Excepto en ligeras variaciones y adaptaciones, no hallo tampoco las señales en
el tronco del árbol de los clásicos castellanos San Juan de la Cruz, Fray Luis de León y
Santa Teresa. Aún más: en sus poemas son muy pocas las menciones a Dios,
vírgenes, santos, la Biblia,
la iconografía o la liturgia católica. Hay incluso un poema, “Desfiladero”, que
es extraña o insólitamente un duro reclamo a Dios. La poesía de Zaid sólo se
parece a la de Zaid.
Quizá
la breve obra poética de Zaid podría dividirse en dos partes: una, donde
sobresale su espíritu lúdico, y la otra, más seria y apegadamente formal. Si se
me permite, prefiero con mucho la segunda, y entre estos, casi todos los que
eligió y analizó Paz en un ensayo espléndido, y que Paz mismo vio como su
antología personal de la obra del amigo (“Respuestas a Cuestionario —y algo más”). Nunca satisfecho, Zaid una y
otra vez ha rehecho su ya de por sí escasa obra. Al parecer Reloj de sol será la última. En esos
juegos rayuelianos, que se
mostraron ante todo en su primera reunión (Cuestionario,
FCE, 1975), quiso que el lector fuera propositivamente activo al darle seguimiento a sus poemas, es decir, que
el lector armara, por diferentes vías, el meccano
zaidiano, y se volviese una suerte de lector–autor. Tal vez su profesión de
ingeniero haya influido en algo en estas proposiciones de construcción para que su obra poética fuese una pequeña
ciudad verbal en continuo movimiento.
En
ambas direcciones, en su poesía seria o de juego, hay dos cosas que las
hermanan. De un lado, por la forma, la casi totalidad de sus poemas son breves
y su estilo es como una piedra seca con secretos dibujos, una piedra, que
también, si le tallamos un fósforo, se enciende y quema a quien se lanza; por
el otro lado, en los contenidos, la mayoría de sus piezas, ya serias, ya
humorísticas, tratan ya de la pareja, ya de la amada, y ya, claro, del autor
que se presenta como personaje; no pocas ocasiones unos y/u otros salen muy mal
parados.
Se
acusa a menudo, a la poesía mexicana de solemne, formalista, de tonos
discretos, y aun —digámoslo sonriendo—, de “fina y sutil”; contra lo que se
cree, sobra el buen humor en mucha de nuestra buena poesía. Baste recordar en
el siglo XIX alguna parte de la lírica de Prieto, Ramírez y Acuña, o en el
cambio de siglo a Tablada, o en el siglo anterior, por poner un manojo de
casos, a Novo, Efraín Huerta, Lizalde, Gutiérrez Vega, Pacheco, Francisco
Hernández (Mardonio Sinta), Deltoro, Héctor Carreto.

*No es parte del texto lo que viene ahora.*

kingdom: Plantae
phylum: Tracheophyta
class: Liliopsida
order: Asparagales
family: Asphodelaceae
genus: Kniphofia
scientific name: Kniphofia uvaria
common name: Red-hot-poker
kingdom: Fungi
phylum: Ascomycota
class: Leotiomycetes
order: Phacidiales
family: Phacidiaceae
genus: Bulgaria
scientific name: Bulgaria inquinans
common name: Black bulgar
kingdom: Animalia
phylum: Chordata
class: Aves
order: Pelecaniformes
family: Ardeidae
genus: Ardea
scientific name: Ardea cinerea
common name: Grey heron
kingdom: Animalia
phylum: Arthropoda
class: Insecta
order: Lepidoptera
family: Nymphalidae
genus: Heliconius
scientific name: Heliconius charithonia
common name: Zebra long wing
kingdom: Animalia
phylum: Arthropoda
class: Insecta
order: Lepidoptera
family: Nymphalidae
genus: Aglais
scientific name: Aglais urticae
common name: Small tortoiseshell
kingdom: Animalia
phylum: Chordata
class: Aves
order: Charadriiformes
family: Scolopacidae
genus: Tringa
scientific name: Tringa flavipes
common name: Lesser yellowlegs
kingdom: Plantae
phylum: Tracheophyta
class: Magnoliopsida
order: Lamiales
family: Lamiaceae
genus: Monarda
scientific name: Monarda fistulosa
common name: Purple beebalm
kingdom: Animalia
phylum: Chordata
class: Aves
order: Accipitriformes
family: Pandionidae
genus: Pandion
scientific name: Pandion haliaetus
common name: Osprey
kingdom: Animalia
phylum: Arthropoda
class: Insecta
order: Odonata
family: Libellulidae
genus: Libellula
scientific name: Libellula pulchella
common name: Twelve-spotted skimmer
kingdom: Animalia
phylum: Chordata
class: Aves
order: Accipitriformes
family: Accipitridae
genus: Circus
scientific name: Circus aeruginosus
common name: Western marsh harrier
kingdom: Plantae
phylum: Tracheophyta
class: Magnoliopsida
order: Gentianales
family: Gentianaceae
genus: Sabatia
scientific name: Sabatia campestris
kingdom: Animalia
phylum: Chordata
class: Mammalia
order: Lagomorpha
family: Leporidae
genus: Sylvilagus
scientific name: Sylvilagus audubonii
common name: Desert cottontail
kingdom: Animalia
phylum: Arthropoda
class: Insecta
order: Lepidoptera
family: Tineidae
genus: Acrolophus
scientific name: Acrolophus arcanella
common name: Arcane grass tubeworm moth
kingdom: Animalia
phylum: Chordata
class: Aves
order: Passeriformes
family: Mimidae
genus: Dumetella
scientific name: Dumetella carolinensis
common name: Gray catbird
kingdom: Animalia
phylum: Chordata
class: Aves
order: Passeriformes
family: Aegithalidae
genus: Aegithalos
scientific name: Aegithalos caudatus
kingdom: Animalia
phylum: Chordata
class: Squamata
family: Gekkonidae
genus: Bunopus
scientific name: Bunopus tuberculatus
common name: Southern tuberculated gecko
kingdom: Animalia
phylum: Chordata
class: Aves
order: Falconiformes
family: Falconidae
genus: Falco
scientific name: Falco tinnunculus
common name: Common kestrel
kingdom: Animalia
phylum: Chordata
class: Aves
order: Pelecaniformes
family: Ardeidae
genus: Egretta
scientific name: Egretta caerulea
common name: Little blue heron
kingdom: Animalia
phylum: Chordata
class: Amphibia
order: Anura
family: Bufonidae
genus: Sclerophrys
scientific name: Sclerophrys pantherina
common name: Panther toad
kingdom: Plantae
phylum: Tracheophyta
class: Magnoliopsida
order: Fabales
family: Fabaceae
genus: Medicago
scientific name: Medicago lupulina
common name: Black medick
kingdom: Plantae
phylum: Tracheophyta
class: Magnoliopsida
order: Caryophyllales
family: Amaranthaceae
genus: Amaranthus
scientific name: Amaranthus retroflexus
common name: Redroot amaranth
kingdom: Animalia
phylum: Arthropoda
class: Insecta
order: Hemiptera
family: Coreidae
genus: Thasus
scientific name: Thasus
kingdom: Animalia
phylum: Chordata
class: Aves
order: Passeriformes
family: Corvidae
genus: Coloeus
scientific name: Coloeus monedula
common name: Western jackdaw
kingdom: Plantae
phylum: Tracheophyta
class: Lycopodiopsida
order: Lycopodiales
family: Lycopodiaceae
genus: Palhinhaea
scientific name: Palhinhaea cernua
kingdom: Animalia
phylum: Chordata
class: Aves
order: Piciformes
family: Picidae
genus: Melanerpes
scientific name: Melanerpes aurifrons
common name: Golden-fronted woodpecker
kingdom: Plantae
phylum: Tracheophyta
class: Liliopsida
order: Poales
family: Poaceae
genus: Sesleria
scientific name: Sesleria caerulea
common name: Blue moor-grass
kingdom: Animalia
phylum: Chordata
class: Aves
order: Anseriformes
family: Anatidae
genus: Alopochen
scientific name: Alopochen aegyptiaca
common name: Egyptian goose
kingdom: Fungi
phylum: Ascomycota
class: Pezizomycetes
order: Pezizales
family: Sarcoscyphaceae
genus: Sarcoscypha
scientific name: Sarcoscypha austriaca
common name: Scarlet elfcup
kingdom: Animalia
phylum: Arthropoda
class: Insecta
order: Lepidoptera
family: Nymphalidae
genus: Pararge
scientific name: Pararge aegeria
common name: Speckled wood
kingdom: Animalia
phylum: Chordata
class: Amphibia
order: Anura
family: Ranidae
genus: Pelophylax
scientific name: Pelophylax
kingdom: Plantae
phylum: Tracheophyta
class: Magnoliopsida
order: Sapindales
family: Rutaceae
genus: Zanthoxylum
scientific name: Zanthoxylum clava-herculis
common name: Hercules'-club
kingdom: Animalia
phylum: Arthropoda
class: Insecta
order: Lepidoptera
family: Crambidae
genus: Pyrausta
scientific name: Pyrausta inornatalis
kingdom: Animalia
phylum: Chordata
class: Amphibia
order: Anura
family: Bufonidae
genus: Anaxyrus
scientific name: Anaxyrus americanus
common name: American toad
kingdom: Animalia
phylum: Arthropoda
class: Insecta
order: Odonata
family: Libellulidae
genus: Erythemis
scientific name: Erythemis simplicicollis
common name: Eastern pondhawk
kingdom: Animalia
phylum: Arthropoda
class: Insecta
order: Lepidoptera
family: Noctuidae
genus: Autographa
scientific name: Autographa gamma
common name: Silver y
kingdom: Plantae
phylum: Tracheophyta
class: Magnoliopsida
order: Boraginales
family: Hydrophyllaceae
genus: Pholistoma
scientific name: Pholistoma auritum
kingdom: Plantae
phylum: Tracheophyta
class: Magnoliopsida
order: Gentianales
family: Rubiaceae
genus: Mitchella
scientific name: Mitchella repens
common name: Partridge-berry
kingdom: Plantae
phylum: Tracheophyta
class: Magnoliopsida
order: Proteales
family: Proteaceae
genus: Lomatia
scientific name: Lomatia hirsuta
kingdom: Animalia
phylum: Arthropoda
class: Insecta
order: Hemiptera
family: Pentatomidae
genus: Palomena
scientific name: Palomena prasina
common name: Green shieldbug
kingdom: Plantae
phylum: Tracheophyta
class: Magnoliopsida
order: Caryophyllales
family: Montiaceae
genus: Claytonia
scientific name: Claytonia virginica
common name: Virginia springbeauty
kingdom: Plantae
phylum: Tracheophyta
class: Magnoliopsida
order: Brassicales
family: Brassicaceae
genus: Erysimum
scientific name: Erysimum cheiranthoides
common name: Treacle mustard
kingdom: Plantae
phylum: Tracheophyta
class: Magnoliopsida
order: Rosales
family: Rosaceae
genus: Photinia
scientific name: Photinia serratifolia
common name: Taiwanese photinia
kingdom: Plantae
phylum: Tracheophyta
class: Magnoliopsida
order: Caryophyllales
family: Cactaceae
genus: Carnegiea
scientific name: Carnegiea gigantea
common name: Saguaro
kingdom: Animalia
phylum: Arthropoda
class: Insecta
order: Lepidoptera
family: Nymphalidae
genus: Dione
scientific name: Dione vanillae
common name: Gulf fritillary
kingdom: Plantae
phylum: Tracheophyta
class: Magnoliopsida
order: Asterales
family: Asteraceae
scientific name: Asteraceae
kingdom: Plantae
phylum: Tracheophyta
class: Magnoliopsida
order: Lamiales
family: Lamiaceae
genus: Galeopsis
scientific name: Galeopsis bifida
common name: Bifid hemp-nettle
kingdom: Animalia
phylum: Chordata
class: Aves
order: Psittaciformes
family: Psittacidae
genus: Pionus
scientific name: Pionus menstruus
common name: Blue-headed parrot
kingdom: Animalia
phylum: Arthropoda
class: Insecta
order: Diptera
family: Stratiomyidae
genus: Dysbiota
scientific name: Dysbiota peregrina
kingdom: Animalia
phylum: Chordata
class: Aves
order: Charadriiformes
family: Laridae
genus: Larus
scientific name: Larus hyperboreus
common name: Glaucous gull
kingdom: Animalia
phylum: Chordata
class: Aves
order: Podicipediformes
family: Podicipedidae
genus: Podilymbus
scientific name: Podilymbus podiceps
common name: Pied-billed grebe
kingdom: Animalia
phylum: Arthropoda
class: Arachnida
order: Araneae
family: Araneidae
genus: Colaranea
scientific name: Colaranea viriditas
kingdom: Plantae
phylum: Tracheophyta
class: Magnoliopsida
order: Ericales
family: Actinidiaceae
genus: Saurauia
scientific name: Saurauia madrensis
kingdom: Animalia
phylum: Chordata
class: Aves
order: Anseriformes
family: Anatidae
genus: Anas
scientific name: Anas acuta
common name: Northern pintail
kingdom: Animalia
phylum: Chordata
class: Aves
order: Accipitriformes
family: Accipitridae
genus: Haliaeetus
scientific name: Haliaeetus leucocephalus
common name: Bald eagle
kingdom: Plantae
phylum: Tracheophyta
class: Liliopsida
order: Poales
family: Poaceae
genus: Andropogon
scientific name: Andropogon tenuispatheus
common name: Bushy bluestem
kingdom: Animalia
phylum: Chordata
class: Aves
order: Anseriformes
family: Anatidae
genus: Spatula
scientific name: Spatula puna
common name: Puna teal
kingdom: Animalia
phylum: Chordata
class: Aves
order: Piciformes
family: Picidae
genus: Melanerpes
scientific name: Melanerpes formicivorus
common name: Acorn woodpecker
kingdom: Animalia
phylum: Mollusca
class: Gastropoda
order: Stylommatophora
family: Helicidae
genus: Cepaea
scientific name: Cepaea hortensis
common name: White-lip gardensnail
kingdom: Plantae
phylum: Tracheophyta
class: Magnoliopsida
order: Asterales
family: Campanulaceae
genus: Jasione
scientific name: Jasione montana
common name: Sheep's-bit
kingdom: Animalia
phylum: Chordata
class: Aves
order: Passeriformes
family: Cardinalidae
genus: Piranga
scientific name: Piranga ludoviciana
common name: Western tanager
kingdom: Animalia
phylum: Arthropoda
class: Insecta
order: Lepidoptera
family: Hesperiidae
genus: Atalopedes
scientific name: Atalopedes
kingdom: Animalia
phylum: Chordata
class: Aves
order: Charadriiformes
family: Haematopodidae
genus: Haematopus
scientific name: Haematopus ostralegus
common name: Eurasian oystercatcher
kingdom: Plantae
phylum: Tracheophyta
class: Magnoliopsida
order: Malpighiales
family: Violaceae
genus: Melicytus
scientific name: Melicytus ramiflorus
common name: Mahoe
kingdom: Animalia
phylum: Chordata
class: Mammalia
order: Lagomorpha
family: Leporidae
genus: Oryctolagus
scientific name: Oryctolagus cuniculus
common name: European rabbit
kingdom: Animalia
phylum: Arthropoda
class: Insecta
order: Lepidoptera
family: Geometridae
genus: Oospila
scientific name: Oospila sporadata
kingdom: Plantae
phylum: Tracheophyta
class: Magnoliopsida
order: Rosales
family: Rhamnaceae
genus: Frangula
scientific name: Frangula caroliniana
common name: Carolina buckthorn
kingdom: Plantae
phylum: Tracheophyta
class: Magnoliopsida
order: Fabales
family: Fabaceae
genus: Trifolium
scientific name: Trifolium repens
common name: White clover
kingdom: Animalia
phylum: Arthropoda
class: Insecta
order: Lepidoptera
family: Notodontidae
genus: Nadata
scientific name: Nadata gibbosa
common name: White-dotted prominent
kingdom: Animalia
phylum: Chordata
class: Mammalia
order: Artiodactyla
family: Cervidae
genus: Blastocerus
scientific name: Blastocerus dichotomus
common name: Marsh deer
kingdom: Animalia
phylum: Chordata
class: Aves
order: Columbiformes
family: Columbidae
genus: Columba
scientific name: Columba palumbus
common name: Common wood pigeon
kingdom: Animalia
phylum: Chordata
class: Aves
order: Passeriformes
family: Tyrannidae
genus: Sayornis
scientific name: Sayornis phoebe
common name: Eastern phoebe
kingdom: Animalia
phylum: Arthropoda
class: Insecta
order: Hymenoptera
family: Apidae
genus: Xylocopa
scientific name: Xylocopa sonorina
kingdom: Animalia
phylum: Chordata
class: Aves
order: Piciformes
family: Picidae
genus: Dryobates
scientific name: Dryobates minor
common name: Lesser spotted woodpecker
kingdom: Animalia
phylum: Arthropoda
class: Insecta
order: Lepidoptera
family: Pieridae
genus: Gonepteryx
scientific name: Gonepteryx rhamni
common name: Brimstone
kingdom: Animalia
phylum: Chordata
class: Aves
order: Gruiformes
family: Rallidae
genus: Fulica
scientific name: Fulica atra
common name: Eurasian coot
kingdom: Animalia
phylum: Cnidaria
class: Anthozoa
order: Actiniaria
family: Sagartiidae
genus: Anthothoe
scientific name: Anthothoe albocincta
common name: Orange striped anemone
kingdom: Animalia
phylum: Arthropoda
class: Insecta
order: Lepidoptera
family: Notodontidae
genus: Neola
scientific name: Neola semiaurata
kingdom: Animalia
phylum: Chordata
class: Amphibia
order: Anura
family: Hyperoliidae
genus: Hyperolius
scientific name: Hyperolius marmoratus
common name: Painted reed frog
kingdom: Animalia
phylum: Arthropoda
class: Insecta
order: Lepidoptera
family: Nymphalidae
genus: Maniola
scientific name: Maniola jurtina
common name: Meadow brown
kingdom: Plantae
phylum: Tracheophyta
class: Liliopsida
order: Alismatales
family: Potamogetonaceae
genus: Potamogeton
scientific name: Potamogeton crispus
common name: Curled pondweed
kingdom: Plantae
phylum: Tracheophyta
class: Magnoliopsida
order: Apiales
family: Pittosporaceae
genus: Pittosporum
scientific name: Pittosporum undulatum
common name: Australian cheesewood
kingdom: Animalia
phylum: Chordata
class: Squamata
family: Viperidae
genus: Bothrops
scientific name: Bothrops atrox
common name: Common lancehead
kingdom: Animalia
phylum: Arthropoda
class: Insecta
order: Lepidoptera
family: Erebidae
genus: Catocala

Uno de quienes más lo
cultivó fue Zaid. Homo ludens,
en las piezas de Zaid encontramos epigramas, burlas, bromas, divertimentos,
chistes, situaciones cómicas, chispazos festivos... Cierto: a veces resbala y
el poema cae —decae— en la superficialidad o el juego por el juego; igual
cuando aparecen en sus versos pedos y orines –en los que no creo que nadie
halle ningún efecto o emoción poética.
De
su poesía más confesional me gusta sobre todo un buen puñado de poemas que
guardan un sentimiento a la vez de melancolía y nostalgia, por lo que ya no es,
o si es, se irá pronto. En eso hay poemas de Seguimiento y Campo
nudista, pero sobre todo de Práctica
mortal. Si se me diera a elegir, me inclinaría en especial por
“Nacimiento de Venus”, “La ofrenda” y “Circe”, declaraciones línea por línea de
absoluto amor, “Maidenform”, con un admirable final abierto, “Canción”,
preciosa cuarteta que parte de un verso de San Juan de la Cruz, “Práctica mortal”,
quizá el más misterioso de todos, y “Sombras benignas”, donde contrasta el
fúnebre asunto con el dibujo del bello paisaje mediterráneo.
Paz observó que los poemas de Zaid son “breves, totales, autosuficientes”. Un buen número, me digo, son tan ligeros que a veces el lector no se da cuenta que tiene en las manos una carga de dinamita a punto de estallarle. O que le estalla.